RIO DE JANEIRO – Foi num conclave de intelectuais a que compareci outro dia. Em meio à plêiade de senhores escutando a fala do presidente da mesa – fascinante como costumam ser as falas dos presidentes de mesas –, destacava-se um par de pernas cruzadas na fila de cadeiras ao meu lado. Pertencia a um senhor de calças de risca, meias brancas, sapatos pretos e… galochas. Galochas são calçados impermeáveis, de borracha, que se usam – ou usavam, pensei que estivessem extintas – por cima do sapato, para protegê-lo das poças d’água.
Mas era um daqueles fins de tarde no Rio em que o sol não quer ir embora, como tantos neste verão. Então, por que as galochas? Porque, na cabeça do cidadão, podia ser que chovesse. Com isso, fazia jus à expressão chato de galocha – o pessimista, o inconveniente, que segura o nosso braço e tenta nos convencer de que isto ou aquilo não vai dar certo. Enfim, o chato.

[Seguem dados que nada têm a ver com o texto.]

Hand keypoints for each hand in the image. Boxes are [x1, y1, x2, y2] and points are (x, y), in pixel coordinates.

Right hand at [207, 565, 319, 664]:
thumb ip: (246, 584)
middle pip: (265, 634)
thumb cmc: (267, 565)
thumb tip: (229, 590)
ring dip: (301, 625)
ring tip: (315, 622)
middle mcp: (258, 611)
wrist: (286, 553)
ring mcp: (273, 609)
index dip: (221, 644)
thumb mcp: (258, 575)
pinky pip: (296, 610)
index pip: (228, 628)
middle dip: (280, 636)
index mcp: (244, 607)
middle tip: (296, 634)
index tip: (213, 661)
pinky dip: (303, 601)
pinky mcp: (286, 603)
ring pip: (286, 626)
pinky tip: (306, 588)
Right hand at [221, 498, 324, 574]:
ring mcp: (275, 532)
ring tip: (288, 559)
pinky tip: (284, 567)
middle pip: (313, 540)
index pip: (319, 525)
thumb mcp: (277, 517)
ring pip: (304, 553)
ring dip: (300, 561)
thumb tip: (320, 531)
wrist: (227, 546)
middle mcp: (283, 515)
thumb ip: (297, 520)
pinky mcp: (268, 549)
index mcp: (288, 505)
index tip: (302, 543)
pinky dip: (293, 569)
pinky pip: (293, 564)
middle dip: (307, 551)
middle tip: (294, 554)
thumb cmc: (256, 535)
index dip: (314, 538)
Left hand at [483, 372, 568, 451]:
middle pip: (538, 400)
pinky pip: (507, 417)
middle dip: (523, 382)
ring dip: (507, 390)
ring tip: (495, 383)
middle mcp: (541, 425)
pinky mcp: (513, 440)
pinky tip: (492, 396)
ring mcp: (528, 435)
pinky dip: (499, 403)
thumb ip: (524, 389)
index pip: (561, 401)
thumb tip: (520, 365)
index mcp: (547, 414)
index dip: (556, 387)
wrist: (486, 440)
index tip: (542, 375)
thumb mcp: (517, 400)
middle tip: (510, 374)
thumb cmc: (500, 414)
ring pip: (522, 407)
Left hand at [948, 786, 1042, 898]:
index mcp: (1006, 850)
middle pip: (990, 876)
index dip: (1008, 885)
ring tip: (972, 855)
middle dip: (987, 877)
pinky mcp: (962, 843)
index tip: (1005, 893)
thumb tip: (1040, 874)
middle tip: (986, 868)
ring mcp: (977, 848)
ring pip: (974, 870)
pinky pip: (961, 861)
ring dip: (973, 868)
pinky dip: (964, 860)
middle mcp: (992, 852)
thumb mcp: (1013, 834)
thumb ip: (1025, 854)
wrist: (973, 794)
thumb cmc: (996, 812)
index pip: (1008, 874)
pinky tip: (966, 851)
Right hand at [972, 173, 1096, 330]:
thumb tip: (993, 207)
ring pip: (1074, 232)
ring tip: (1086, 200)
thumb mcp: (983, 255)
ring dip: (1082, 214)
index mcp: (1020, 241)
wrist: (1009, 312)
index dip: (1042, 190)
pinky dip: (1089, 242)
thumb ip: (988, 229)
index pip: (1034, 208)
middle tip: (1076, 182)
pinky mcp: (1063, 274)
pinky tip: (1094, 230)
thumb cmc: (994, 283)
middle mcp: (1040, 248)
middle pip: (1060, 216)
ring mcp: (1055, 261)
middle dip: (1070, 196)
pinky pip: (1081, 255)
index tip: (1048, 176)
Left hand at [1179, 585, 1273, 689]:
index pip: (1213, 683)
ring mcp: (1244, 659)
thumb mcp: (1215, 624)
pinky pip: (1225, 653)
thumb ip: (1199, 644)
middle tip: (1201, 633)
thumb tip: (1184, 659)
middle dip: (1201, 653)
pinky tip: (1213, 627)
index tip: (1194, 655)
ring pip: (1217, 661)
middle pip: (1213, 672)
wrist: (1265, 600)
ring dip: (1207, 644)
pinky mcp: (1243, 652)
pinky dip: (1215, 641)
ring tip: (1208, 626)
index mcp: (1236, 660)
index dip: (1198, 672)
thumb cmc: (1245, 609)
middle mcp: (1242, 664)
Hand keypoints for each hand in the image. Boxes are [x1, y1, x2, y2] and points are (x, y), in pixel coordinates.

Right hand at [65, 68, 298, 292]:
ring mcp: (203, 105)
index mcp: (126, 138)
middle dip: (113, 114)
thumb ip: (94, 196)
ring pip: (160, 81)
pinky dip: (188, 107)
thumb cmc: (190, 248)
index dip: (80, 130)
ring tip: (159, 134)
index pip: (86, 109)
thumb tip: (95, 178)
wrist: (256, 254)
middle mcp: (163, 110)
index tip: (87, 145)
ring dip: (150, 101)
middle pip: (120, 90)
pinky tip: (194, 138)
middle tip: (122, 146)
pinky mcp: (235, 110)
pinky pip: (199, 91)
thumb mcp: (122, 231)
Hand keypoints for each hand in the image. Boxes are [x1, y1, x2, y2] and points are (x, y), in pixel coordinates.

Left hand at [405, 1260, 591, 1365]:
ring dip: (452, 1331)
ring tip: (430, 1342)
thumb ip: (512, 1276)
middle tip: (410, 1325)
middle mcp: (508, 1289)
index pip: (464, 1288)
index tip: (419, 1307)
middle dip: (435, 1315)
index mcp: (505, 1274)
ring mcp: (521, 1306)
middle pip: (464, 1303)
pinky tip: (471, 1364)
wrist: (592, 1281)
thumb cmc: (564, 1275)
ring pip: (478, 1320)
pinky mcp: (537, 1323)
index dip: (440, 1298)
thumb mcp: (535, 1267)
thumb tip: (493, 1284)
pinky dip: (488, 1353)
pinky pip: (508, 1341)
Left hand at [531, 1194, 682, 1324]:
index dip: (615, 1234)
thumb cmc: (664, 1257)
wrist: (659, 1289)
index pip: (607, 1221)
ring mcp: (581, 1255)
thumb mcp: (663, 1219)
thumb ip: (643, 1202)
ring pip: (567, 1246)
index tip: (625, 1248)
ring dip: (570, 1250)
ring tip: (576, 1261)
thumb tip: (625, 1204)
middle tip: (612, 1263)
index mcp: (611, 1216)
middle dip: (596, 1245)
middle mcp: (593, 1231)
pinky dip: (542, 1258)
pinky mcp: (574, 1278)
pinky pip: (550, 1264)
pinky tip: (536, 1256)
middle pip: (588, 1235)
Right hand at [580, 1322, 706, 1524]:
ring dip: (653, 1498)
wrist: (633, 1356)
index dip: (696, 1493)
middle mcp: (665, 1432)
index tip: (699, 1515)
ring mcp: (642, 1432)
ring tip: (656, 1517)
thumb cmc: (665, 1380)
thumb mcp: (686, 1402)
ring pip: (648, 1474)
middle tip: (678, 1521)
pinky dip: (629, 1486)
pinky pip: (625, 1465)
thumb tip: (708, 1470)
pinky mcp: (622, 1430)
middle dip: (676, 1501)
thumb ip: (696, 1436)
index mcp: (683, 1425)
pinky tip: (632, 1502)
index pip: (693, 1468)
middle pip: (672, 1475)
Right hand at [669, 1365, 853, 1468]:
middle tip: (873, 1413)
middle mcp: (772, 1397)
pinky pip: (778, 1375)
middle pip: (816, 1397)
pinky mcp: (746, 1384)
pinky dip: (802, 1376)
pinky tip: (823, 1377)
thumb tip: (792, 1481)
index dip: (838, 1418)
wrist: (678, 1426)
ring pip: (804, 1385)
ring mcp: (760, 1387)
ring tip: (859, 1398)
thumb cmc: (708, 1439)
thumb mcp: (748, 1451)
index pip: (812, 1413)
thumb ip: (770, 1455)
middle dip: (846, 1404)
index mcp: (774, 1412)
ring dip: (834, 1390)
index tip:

Olhando em torno na dita cerimônia, reconheci um sociólogo apto a ser chamado de anta de tênis – criação imortal de Ivan Lessa e Jaguar no “Pasquim”, e que todo mundo sabe o que significa. Alguns metros adiante, outro grupo incluía um historiador resmungão, habituado a subir nas tamancas, e, por acaso, outro que viera ao mundo calçando as sandálias da humildade, como dizia Nelson Rodrigues. Pé de chinelo, não vi nenhum – ao contrário, quase todos os presentes, atracados a empregos públicos, pareciam já ter garantido o seu pé de meia.
E só então me dei conta: galochas, tênis, tamancas, sandálias, chinelos, meias – todas as imagens se referindo ao pé e a seus acessórios. Dei uma panorâmica no ambiente e logo vislumbrei, num canto, uma animada rodinha de clientes da Sapataria Progresso.
Depois é que foi bom. Como é de praxe no Rio, saímos todos e fomos para um saudável pé sujo na esquina.